Everyone loved 22 year old Amanda Gorman when she read her poem this morning at the Presidential Inauguration. Only one problem: Gorman was introduced as the Poet Laureate of the United States. She is not the Poet Laureate, however. She’s the Youth Poet Laureate of the US.
Inadvertently, the Biden-Harris inaugural committee snubbed the actual US Poet Laureate, Joy Harjo, of Oklahoma, Texas. Two and a half times the age of Gorman, Harjo is a much respected and published writer named the 23rd Poet Laureate two years ago by the Library of Congress.

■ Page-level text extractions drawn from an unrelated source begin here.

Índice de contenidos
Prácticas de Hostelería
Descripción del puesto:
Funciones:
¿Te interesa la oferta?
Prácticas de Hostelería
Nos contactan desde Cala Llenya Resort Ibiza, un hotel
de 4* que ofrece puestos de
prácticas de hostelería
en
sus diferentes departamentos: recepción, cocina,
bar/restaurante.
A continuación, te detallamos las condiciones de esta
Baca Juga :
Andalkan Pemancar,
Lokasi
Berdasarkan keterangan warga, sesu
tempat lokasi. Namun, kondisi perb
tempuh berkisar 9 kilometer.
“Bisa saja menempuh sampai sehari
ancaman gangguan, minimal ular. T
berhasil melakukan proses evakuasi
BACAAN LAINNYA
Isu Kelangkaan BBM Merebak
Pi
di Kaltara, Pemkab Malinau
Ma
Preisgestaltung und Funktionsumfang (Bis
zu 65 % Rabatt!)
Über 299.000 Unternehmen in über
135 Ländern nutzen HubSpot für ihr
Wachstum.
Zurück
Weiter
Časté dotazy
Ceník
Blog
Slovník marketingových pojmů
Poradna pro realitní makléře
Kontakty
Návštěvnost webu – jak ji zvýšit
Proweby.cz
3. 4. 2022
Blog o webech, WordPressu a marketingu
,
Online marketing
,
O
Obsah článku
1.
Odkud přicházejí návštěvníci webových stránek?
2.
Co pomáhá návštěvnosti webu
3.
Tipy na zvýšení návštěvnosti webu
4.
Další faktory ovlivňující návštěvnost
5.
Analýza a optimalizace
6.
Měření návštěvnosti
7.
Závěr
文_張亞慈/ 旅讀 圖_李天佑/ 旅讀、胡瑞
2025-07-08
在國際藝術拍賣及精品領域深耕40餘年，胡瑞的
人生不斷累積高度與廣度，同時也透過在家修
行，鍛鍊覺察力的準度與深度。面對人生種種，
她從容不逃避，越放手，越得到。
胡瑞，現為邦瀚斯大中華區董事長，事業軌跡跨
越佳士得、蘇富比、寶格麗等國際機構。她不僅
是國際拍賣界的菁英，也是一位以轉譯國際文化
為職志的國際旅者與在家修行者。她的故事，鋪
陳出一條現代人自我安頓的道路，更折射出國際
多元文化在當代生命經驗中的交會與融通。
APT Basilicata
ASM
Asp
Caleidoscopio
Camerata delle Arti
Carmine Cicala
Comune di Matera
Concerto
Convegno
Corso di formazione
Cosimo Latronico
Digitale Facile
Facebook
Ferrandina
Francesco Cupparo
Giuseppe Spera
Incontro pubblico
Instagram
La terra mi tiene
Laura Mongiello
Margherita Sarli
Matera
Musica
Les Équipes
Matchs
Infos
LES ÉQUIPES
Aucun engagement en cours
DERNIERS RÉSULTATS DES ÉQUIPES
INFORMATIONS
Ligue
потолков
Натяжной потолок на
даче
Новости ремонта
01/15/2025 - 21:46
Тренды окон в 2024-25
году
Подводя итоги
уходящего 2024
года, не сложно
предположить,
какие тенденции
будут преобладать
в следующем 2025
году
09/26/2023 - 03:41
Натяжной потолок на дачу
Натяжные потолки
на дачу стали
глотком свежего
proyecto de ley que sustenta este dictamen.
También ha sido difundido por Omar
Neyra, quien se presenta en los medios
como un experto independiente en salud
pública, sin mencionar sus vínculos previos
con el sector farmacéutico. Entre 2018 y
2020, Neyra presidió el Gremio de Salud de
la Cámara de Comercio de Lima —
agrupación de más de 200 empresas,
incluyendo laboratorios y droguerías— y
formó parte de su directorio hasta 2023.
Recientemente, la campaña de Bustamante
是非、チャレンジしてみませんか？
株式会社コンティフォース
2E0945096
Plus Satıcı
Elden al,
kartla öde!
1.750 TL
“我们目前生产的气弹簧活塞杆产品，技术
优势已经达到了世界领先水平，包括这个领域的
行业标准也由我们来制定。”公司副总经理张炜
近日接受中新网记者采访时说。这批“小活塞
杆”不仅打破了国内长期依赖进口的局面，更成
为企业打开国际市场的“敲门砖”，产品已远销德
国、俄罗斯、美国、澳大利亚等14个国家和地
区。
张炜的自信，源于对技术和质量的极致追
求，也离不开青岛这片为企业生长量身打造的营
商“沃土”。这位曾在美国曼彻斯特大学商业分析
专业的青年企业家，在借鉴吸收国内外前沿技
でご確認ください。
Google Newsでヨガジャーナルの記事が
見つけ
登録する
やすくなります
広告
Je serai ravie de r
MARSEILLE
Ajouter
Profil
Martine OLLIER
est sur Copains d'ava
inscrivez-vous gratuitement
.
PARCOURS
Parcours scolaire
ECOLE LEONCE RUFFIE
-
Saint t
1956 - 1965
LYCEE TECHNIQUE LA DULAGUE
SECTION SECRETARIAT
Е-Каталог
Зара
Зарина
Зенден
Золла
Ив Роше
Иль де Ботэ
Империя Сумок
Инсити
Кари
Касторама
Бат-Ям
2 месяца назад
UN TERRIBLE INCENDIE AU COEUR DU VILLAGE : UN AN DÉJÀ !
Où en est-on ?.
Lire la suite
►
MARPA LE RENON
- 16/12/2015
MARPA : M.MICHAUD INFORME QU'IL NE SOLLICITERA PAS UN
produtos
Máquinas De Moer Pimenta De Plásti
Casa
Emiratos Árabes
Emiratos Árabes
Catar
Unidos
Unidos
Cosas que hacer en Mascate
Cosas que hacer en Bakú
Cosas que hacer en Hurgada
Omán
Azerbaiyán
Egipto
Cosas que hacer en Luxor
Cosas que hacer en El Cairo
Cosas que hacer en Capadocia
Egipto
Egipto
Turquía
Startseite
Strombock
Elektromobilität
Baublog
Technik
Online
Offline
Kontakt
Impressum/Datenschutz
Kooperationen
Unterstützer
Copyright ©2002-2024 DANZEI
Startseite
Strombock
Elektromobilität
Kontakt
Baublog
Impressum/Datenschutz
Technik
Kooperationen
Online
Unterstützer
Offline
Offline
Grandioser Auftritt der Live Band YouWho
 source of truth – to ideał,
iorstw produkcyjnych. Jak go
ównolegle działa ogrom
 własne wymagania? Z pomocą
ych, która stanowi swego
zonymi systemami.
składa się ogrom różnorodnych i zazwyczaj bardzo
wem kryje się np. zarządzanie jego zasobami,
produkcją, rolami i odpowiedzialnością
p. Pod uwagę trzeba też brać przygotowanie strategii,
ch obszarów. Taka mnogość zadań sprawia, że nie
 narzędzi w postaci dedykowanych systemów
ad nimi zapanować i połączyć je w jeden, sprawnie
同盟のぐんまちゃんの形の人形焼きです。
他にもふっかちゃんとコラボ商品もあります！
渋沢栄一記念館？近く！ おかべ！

Harjo, I’m told, was surprised this morning when she heard Gorman’s introduction. But she’s not upset. “It’s not her style,” says a source.
Still, the first Native American, a woman, as Poet Laureate? That was an opportunity kind of blown by the inaugural committee.
Harjo is the author of nine books of poetry, several other writings, and two memoirs including one I actually read years ago called “Crazy Brave.” She’s also a musician and a performer of note. She’s been interviewed by Oprah on TV, and Oprah recently selected an anthology she edited, “When the Light of the World was Subdued, Our Songs Came Through — A Norton Anthology of Native Nations Poetry,” as one of her favorite books of 2020.
Harjo’s appointment is no trivial thing. This is the pinnacle of success for a poet in America. Past laureates include such superstars as Robert Penn Warren, Louise Gluck, Stanley Kunitz, Robert Lowell, Maxine Kumin, James Dickey, and, of course, Robert Frost.
Appearing on the Inauguration certainly turned Gorman into a star. Now she has two books at the top of the Amazon best seller lists.